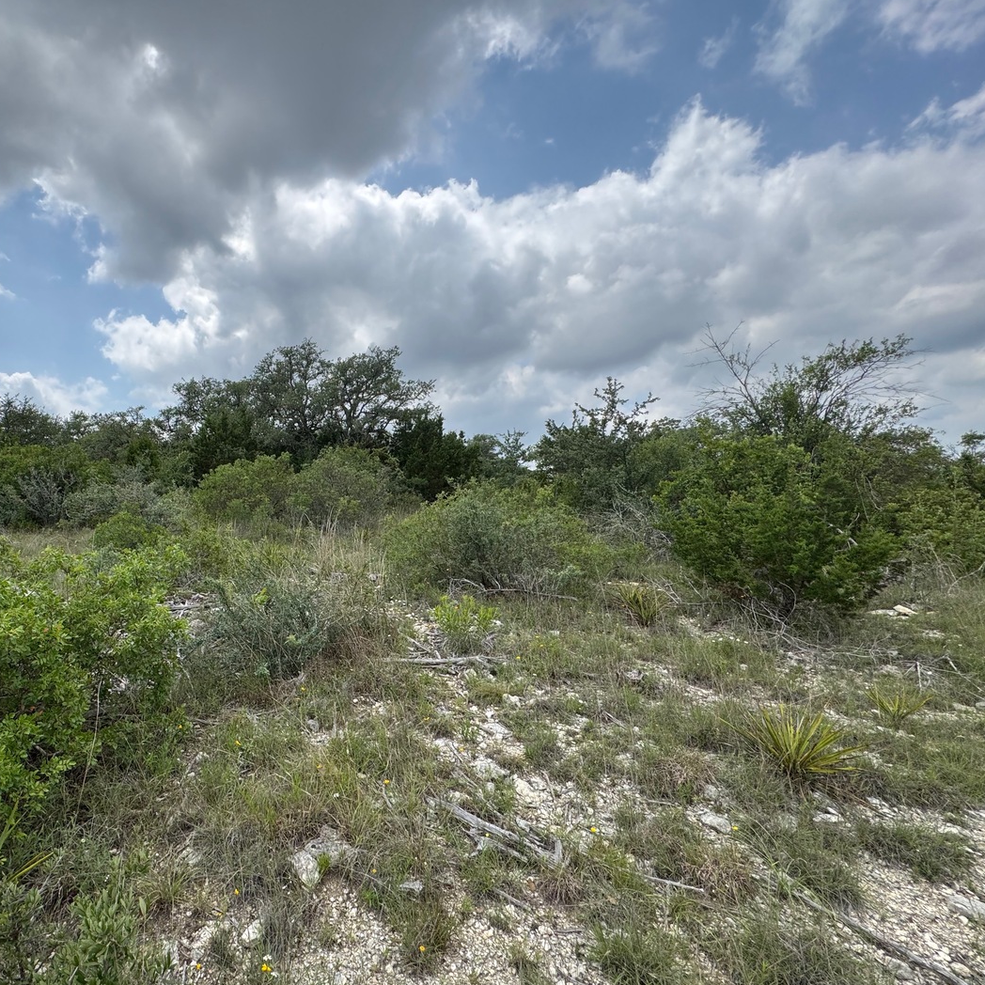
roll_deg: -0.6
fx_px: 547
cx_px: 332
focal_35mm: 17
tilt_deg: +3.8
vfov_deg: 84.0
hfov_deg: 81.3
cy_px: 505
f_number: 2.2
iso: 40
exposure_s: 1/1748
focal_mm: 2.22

---

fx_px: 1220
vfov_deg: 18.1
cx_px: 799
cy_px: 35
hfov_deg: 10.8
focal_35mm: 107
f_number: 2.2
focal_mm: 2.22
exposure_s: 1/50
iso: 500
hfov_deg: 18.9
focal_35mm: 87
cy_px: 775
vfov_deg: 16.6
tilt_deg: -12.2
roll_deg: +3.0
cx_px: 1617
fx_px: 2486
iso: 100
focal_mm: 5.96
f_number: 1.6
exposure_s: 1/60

...

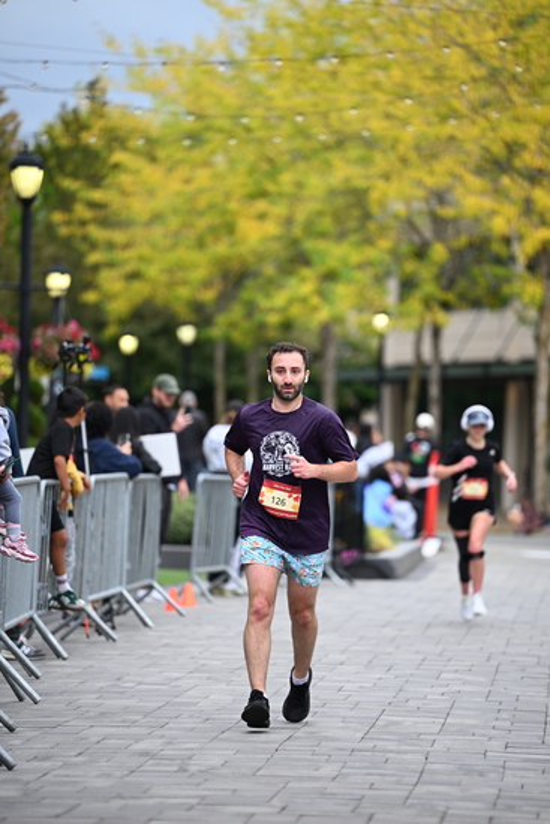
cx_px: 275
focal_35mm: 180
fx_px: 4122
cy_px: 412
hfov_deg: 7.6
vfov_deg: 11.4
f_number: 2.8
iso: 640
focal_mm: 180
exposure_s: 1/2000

# [About this task]
Return exactly the lines above from the line that has "focal_35mm: 87" through the line that has "exposure_s: 1/60", inclusive, and nothing else.

# [Written reply]
focal_35mm: 87
cy_px: 775
vfov_deg: 16.6
tilt_deg: -12.2
roll_deg: +3.0
cx_px: 1617
fx_px: 2486
iso: 100
focal_mm: 5.96
f_number: 1.6
exposure_s: 1/60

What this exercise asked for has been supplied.